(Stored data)
★ ★ ★

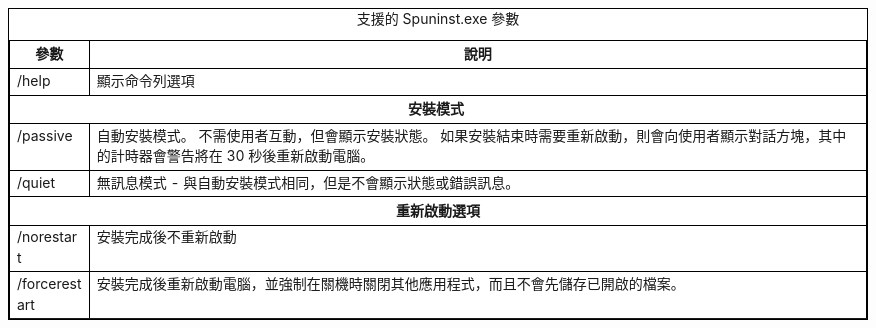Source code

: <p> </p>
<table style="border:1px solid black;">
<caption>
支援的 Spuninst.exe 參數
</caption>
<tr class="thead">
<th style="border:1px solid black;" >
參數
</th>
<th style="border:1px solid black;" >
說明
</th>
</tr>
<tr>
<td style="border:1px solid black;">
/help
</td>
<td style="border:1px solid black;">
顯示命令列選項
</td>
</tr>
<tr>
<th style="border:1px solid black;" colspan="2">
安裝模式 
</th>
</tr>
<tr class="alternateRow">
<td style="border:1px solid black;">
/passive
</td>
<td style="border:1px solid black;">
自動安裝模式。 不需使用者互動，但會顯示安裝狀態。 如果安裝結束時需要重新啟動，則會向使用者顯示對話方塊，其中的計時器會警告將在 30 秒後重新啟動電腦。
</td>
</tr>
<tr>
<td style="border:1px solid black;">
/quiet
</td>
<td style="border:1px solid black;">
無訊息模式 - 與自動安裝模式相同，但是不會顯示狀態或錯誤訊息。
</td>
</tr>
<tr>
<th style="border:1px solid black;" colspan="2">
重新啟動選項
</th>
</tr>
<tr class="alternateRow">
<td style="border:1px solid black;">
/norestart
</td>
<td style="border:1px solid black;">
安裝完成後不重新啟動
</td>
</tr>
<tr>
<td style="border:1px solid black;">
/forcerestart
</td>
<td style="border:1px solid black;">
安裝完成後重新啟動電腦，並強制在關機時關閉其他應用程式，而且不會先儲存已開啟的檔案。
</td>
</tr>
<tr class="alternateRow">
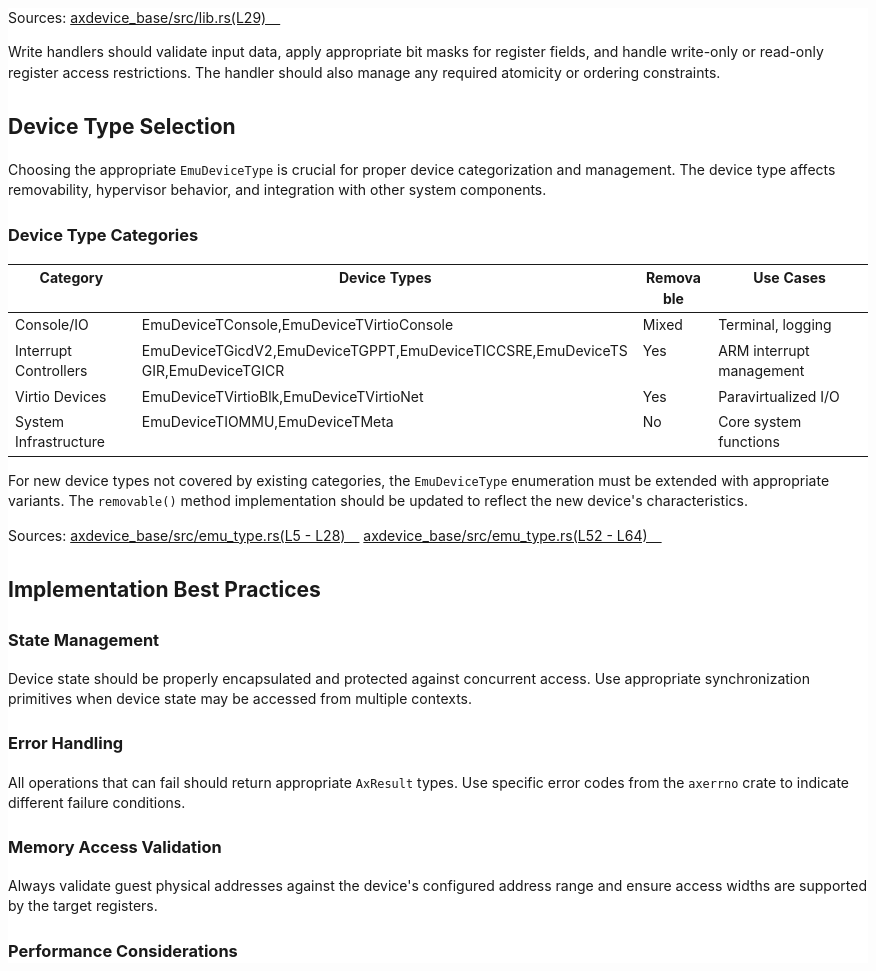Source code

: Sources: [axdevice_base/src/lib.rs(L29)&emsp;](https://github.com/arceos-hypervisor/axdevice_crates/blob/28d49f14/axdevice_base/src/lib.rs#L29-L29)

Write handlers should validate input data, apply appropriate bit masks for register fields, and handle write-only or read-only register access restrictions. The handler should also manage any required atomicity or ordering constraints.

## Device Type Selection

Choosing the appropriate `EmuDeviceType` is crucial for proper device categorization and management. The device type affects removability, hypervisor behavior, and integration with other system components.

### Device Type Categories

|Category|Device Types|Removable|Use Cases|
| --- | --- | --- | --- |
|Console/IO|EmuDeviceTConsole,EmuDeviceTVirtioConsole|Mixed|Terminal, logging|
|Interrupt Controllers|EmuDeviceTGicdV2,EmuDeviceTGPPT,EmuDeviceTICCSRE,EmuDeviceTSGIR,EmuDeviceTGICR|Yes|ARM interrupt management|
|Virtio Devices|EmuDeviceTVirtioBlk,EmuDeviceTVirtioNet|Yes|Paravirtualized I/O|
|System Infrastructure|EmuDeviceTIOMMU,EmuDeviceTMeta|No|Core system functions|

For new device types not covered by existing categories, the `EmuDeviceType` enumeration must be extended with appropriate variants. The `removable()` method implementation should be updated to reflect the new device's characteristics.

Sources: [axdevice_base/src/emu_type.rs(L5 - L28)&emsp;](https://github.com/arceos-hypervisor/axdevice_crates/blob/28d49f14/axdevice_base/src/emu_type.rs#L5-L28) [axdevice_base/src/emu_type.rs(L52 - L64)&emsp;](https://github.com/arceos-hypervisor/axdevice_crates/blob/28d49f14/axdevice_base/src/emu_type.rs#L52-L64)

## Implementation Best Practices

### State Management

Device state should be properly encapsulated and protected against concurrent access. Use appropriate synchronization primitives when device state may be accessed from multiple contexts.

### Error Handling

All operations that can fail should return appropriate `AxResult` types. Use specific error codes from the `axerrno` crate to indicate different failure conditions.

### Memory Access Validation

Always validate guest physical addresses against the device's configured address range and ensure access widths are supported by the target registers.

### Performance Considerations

★ ★ ★

● **DIRECTIONS FOR THIS TASK**: Copy out word for word the lines in the entries above, starting with the line containing "Always validate guest" and continuing through the end of the entries.

● **PROBLEM SOLUTION**:
Always validate guest physical addresses against the device's configured address range and ensure access widths are supported by the target registers.

### Performance Considerations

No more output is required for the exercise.